-------- 抜粋本文

中林 頼もしいです。今季の日体大戦では前半になかなか点が取れず互角の勝負だったのですが、その時でさえも後ろで守っている選手はみんな「いつか決めてくれるだろう」と思っていたはずです。

――「必死に守っているのに何で決めてくれないんだ!」と感じるような展開は全くないということでしょうか

中林 ないとは言いません。

一同 (笑)。

中林 ないとは言いませんが、最終的には絶対決めてくれると思っています。まあたまにディフェンス時間がすごく長いときっていうのはあるんですよ。「あー、またディフェンスかー!」って(笑)。

服部 オフェンスになったと思いきや、「あー、またボール来たよー!」って(笑)。

中林 それでも決めてくれると思っています。

それぞれの役割

選手として、そして主務としてもチームを盛り上げるDF長谷川

――3人の中では4年生の長谷川選手が先輩、3年生の中林選手、服部選手が後輩ということになりますが、長谷川選手から見てお二人はどんな後輩でしょうか

長谷川 いやー、何て言おうかなー(笑)。まあ正直言って頼もしいですよ。二人とも代表ですし。下級生から上級生に向かって発信していくのって難しいと思いますけど、この二人は先輩にもしっかり言うべきことを言ってくれます。今後もこの二人は欠かせない存在だと思うので、共にがんばっていきましょう。

中林・服部 (笑)。

長谷川 …としか言えないですよねー(笑)。

――長谷川選手自身、時には後輩と言い合うようなこともあるのでしょうか

長谷川 基本的に…ないです(笑)。

中林 たしかにないですね。

服部 そういう事を思っていたとしても他の人が先に言っちゃうと思います。

長谷川 まあまあまあ、俺からはないね。そういう時は主将の左官だったりオフェンスリーダーの(柳田)諒だったりがリーダーシップを発揮してくれています。 最近は3年生が2年生に「お前らそんなんで良いのか」みたいに言うことがあるけど…来季を意識しちゃっているのかな?

----------------

課題説明 — 上に示した選手座談会の続きを、最後の発言の後から書き継いでください。

-------- 確認用データ

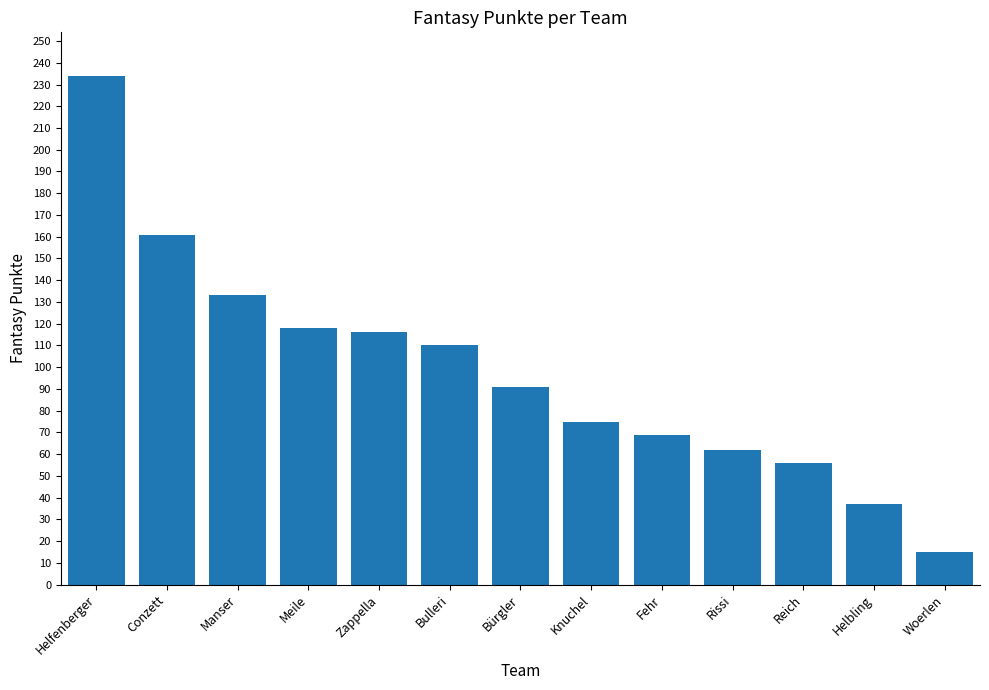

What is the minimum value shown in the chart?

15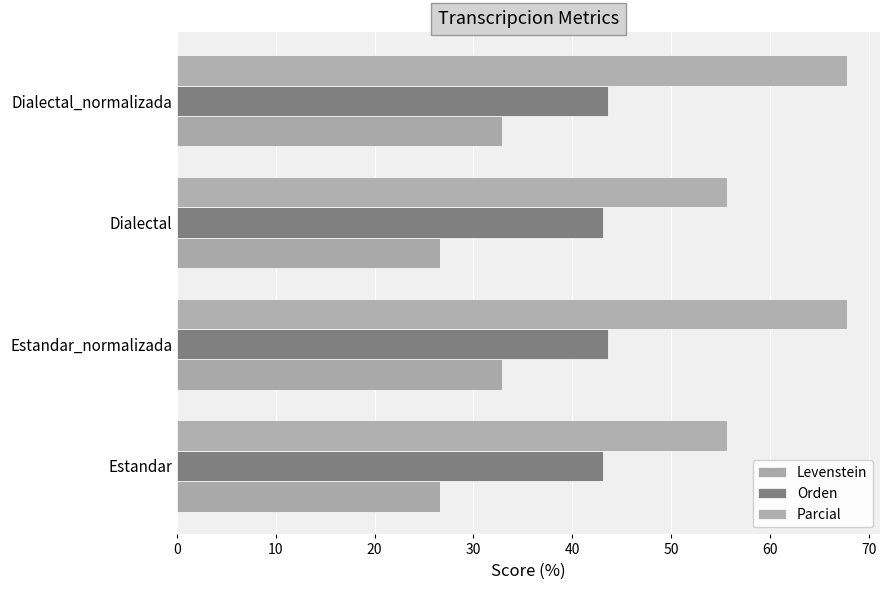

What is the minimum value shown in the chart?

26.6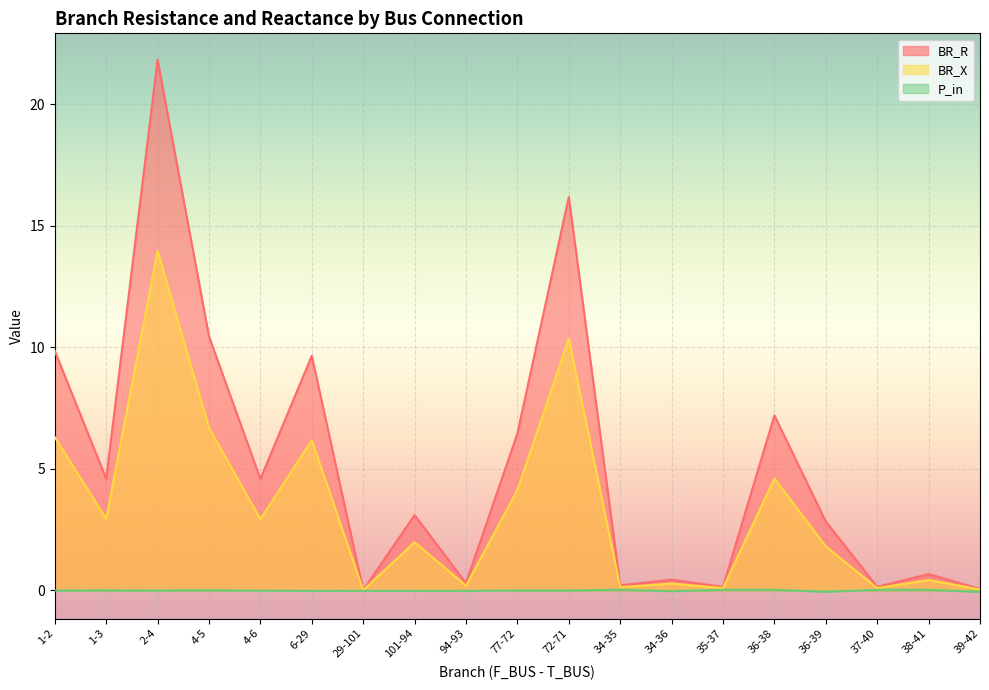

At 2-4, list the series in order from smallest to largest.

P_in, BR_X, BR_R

----------------

解答欄 —
服部 それは今季の立場上ですよ(笑)。

長谷川 みんなが同じ役職ではチームは回らないので、こうやってそれぞれが役割を果たしてくれることはありがたいですね。

――では反対に、先輩としての長谷川さんのエピソードは何かありますか

中林 お金の話にはなってしまうんですが、やんさんには一緒に銭湯に行ったときにおごってもらいましたね。左官さんと谷嶋(MF谷嶋悠大、政経3=神奈川・桐蔭学園)で行ったんですよ。

服部 まじかー!いいなあ。

中林 東大五月祭の試合の後ですかね。「あー疲れた」ってなってるところを左官さんに誘ってもらって、4人で行ったんですよ。

服部 やっぱそっちに住んでるのいいなあ。僕は千葉に住んでいるので、そういうのあまり参加できないんですよ。

中林 ケーキもおごってもらったし。

長谷川 洋菓子屋の前で「男気じゃんけんしよう」って言って僕が勝たせてもらいまして、払わせてもらいましたよ。

中林 男気があるんですよ、本当に。

服部 やんさんはですね…。良く一発芸やるんですよ。一発芸というか、合宿の夕飯のいただきますの時に一ネタ、みたいな。個人的に好きっすよ、あれ。

長谷川 うるせえ(笑)!

服部 体張っていますよね、けっこう。納会でも出し物とかやるんですよ。アバターとかピッコロになって…。しかも完成度高いんですよ!顔も完全に塗って。

長谷川 昨年に関しては衣装を買おうと思ったんですけど高すぎて、自分で作りました。ドンキホーテ行ったら1万円とかで。それだったらと思ってユザワヤで布を買って、自分で作りました。

中林 マメなんですよ。

長谷川 うるせえや(笑)。出し物は毎年あるんですけど昨年、おととしとやらせていただきました。いや、やらせてもらったわけじゃないですけど(笑)。そんなこともあったなー。

中林 本当にやんさんの存在にはみんな助けられています。

服部 そんな出し物とかもやりつつ主務もめっちゃしっかりやっています。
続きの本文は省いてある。